Corpo dança a tradição africana

Grupo mostra Sem Mim e Benguelê em temporada no Alfa e prepara nova parceria com Lenine

HELENA KATZ , ESPECIAL PARA O ESTADO, O Estado de S.Paulo

10 de agosto de 2012 | 03h12

Rever Benguelê (1998), a mais afro-brasileira das coreografias de Rodrigo Pederneiras, que tem música de João Bosco, terá um sabor especial, depois de tanto tempo. Ainda mais porque ela será acompanhada por sua obra mais recente, Sem Mim (2011), com trilha musical assinada por Carlos Núñes e José Miguel Wisnik (sobre obra de Martín Codax). É com esse programa que o Grupo Corpo realiza a sua já tradicional temporada anual no Teatro Alfa, em São Paulo, de hoje até o dia 19 de agosto.

E com essas coreografias, o grupo segue depois para Belo Horizonte (23 a 26 de agosto, no Palácio das Artes), Rio (6 a 9 de setembro, no Theatro Municipal do Rio de Janeiro), Curitiba (15 e 16 de setembro, no Teatro Guaíra) e Porto Alegre (22 e 23 de setembro, no Teatro do SESI). Depois da turnê brasileira, o grupo mineiro vai dançar Ímã (2009) e Sem Mim nos Estados Unidos e Canadá, e Parabelo (1997), Corpo (2000) e Sem Mim em quatro cidades da França.

Paulo Pederneiras, diretor do Grupo Corpo, é quem informa que a companhia ainda se apresenta mais fora (cerca de 60% do total de espetáculos) do que no Brasil. "Temos tentado reverter esta porcentagem, mas ainda não conseguimos, por conta da antecedência com que os teatros estrangeiros fazem a sua programação".

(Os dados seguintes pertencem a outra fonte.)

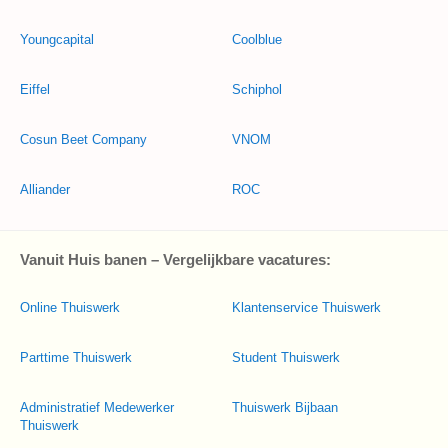
Youngcapital
Coolblue
Eiffel
Schiphol
Cosun Beet Company
VNOM
Alliander
ROC
Vanuit Huis banen – Vergelijkbare vacatures:
Online Thuiswerk
Klantenservice Thuiswerk
Parttime Thuiswerk
Student Thuiswerk
Administratief Medewerker
Thuiswerk Bijbaan
Thuiswerk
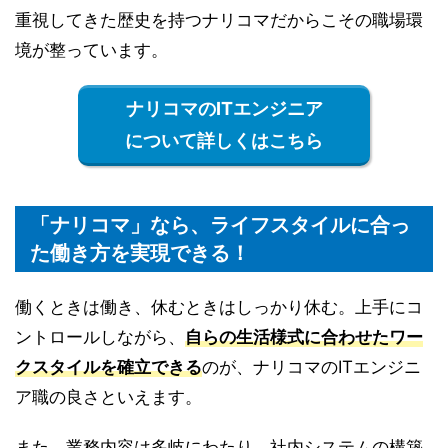
重視してきた歴史を持つナリコマだからこその職場環
境が整っています。
ナリコマのITエンジニア
について詳しくはこちら
「ナリコマ」なら、ライフスタイルに合っ
た働き方を実現できる！
働くときは働き、休むときはしっかり休む。上手にコ
ントロールしながら、
自らの生活様式に合わせたワー
クスタイルを確立できる
のが、ナリコマのITエンジニ
ア職の良さといえます。
また、業務内容は多岐にわたり、社内システムの構築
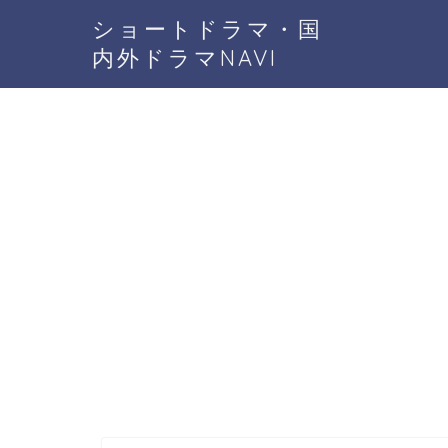
ショートドラマ・国
内外ドラマNAVI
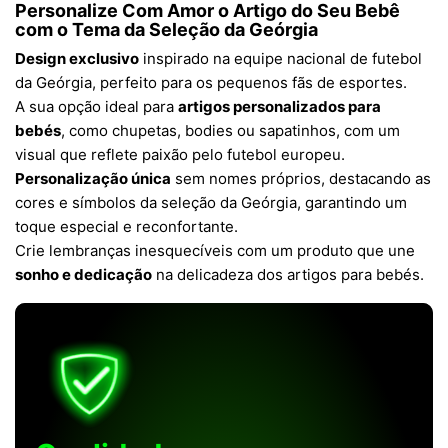
Personalize Com Amor o Artigo do Seu Bebê
com o Tema da Seleção da Geórgia
Design exclusivo
inspirado na equipe nacional de futebol
da Geórgia, perfeito para os pequenos fãs de esportes.
A sua opção ideal para
artigos personalizados para
bebés
, como chupetas, bodies ou sapatinhos, com um
visual que reflete paixão pelo futebol europeu.
Personalização única
sem nomes próprios, destacando as
cores e símbolos da seleção da Geórgia, garantindo um
toque especial e reconfortante.
Crie lembranças inesquecíveis com um produto que une
sonho e dedicação
na delicadeza dos artigos para bebés.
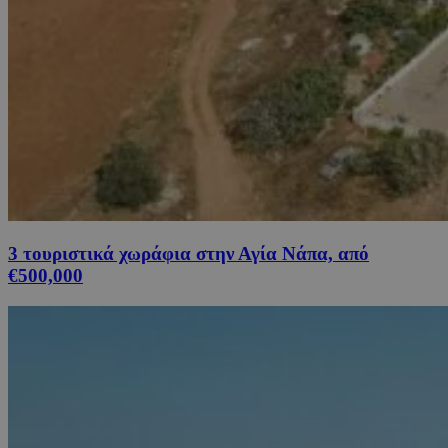
3 τουριστικά χωράφια στην Αγία Νάπα, από
€500,000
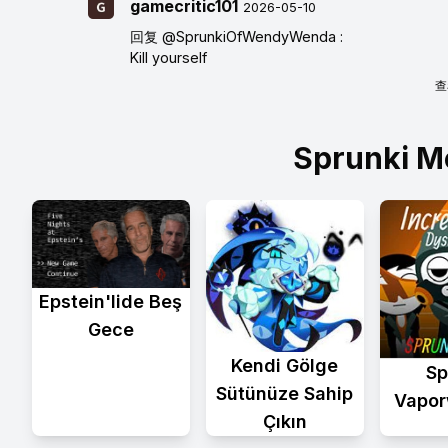
gamecritic101
2026-05-10
回复
@SprunkiOfWendyWenda
:
Kill yourself
查
Sprunki M
Epstein'lide Beş
Gece
Kendi Gölge
Sp
Sütünüze Sahip
Vapor
Çıkın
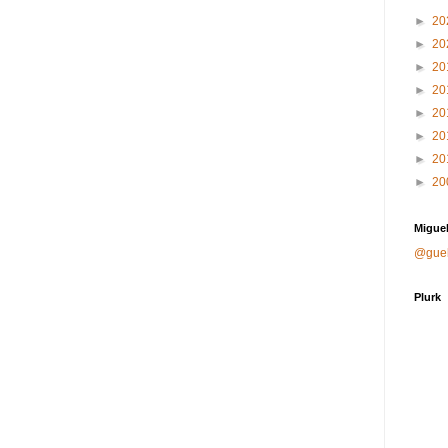
►
20
►
20
►
20
►
20
►
20
►
20
►
20
►
20
Miguel
@gue
Plurk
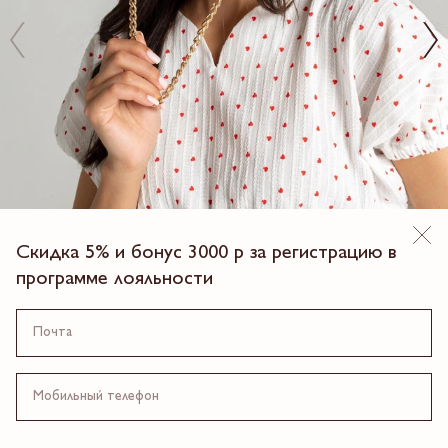
Скидка 5% и бонус 3000 р за регистрацию в
программе лояльности
SALE
ШЛЯПА ИЗ СИНАМЕЙ
7 990.00 ₽
9990.00
20%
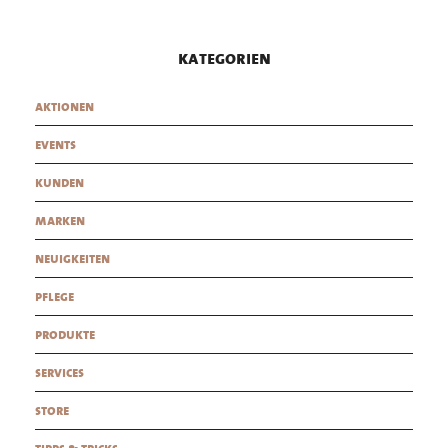
kategorien
aktionen
events
kunden
marken
neuigkeiten
pflege
produkte
services
store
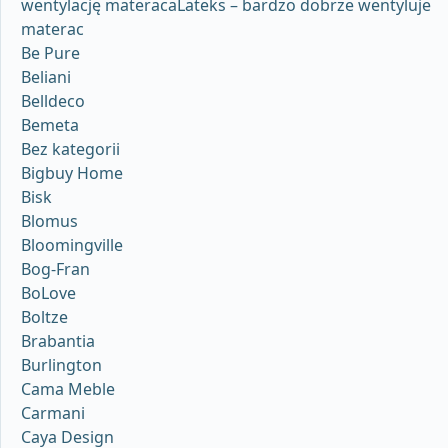
wentylację materacaLateks – bardzo dobrze wentyluje
materac
Be Pure
Beliani
Belldeco
Bemeta
Bez kategorii
Bigbuy Home
Bisk
Blomus
Bloomingville
Bog-Fran
BoLove
Boltze
Brabantia
Burlington
Cama Meble
Carmani
Caya Design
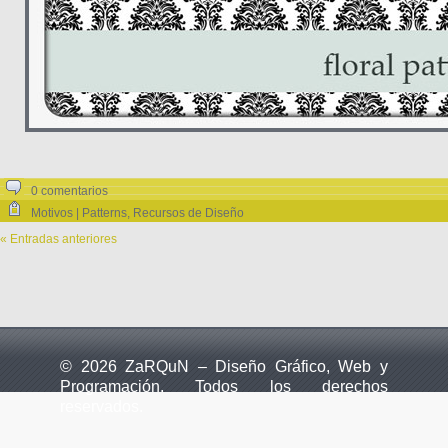
0 comentarios
Motivos | Patterns
,
Recursos de Diseño
« Entradas anteriores
© 2026 ZaRQuN – Diseño Gráfico, Web y
Programación. Todos los derechos
reservados.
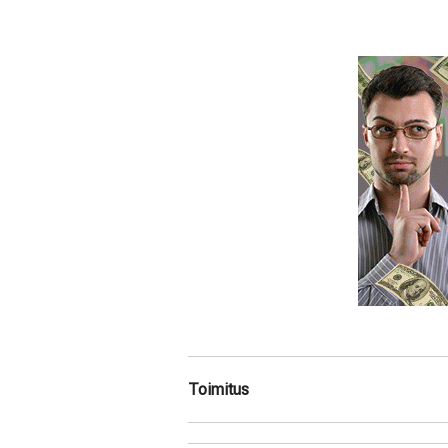
Toimitus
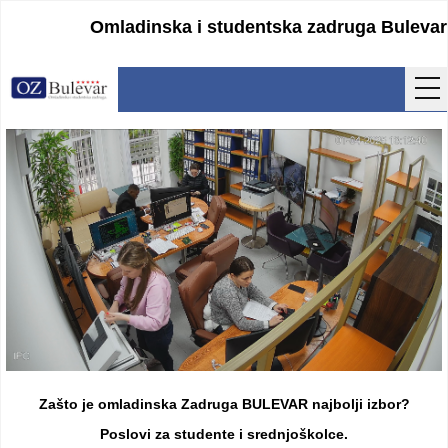
Omladinska i studentska zadruga Bulevar
Početna
Usluge
Uputstva
Cenovnik
Kontakt
Lokacija
Pristupanje
Zašto je omladinska Zadruga BULEVAR najbolji izbor?
Obrasci
Poslovi za studente i srednjoškolce.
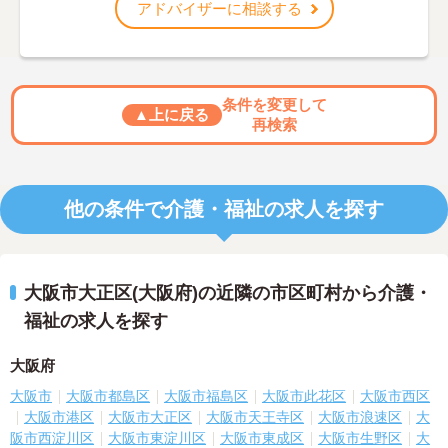
アドバイザーに相談する
条件を変更して
▲上に戻る
再検索
他の条件で介護・福祉の求人を探す
大阪市大正区(大阪府)の近隣の市区町村から介護・
福祉の求人を探す
大阪府
大阪市
大阪市都島区
大阪市福島区
大阪市此花区
大阪市西区
大阪市港区
大阪市大正区
大阪市天王寺区
大阪市浪速区
大
阪市西淀川区
大阪市東淀川区
大阪市東成区
大阪市生野区
大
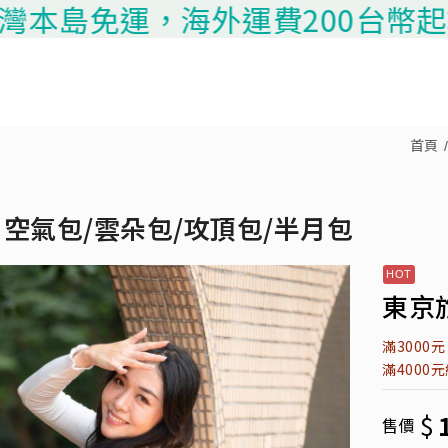
島免運，海外運費200台幣起算，請
首頁
空氣包/雲朵包/攻頂包/半月包
東京旅
滿3000
滿4000
$
售價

No Corpo, nos anos nos quais não acontece uma nova produção, como agora, em 2012, a carga de trabalho continua pesada, pois o elenco precisa ter 4 ou 5 trabalhos ensaiados. "Na nossa sede, ocupamos três estúdios diariamente com ensaios, o que é muito para uma companhia do nosso porte".

No ano sem estreia, o grupo produz a trilha de sua futura criação. Em outubro, ela deverá estar pronta e será, mais uma vez, assinada por Lenine, que compôs a música de Breu (2007). "Lenine quer fazer uma música que não fica totalmente pronta, que conta com a interferência dos bailarinos, algo mais experimental, na direção do que começou a realizar no seu último show." Quando a música estiver pronta, os ensaios começam. "Geralmente, dedicamos um mês para o início da coreografia que vai estrear no ano seguinte."

São 21 bailarinos, que ganham entre R$ 4.700 e R$ 6.580. A variação salarial corresponde somente ao tempo que cada um tem de companhia, pois a cada cinco anos, todos são aumentados. "Não fazemos diferenciação com o elenco. Todos participam de todas as obras", conta Paulo. "A novidade é que agora contamos com uma figura nova, a do bailarino estagiário, que nunca pudemos ter porque vivemos viajando. Mas, como atualmente contamos com três ensaiadoras, tornou-se pela primeira vez possível manter duas estagiárias, que ficam em Belo Horizonte, aprendendo por seis meses o repertório."

Geralmente, a seleção de bailarinos é feita através da observação dos que pedem para fazer aula com a companhia. "É menos traumático. Na última audição que realizamos, tivemos 400 inscritos para 2 vagas, o que configura um resultado péssimo, porque produz 398 pessoas tristes."

Segundo informa Pederneiras, o Grupo Corpo custa hoje entre R$13 e 14 milhões por ano. Dessa necessidade, uma parte é coberta pela soma dos financiamentos, via Lei de Incentivo à Cultura, da Petrobrás (R$ 4,1 milhões), Eletrobras-Furnas (R$ 1 milhão), Sesi MG (R$ 1 milhão), Oi Futuro (R$ 500 mil) e Cemig (R$ 300 mil). O que falta para fechar essa conta vem dos 60/70 espetáculos que o Grupo Corpo vende, em média, por ano.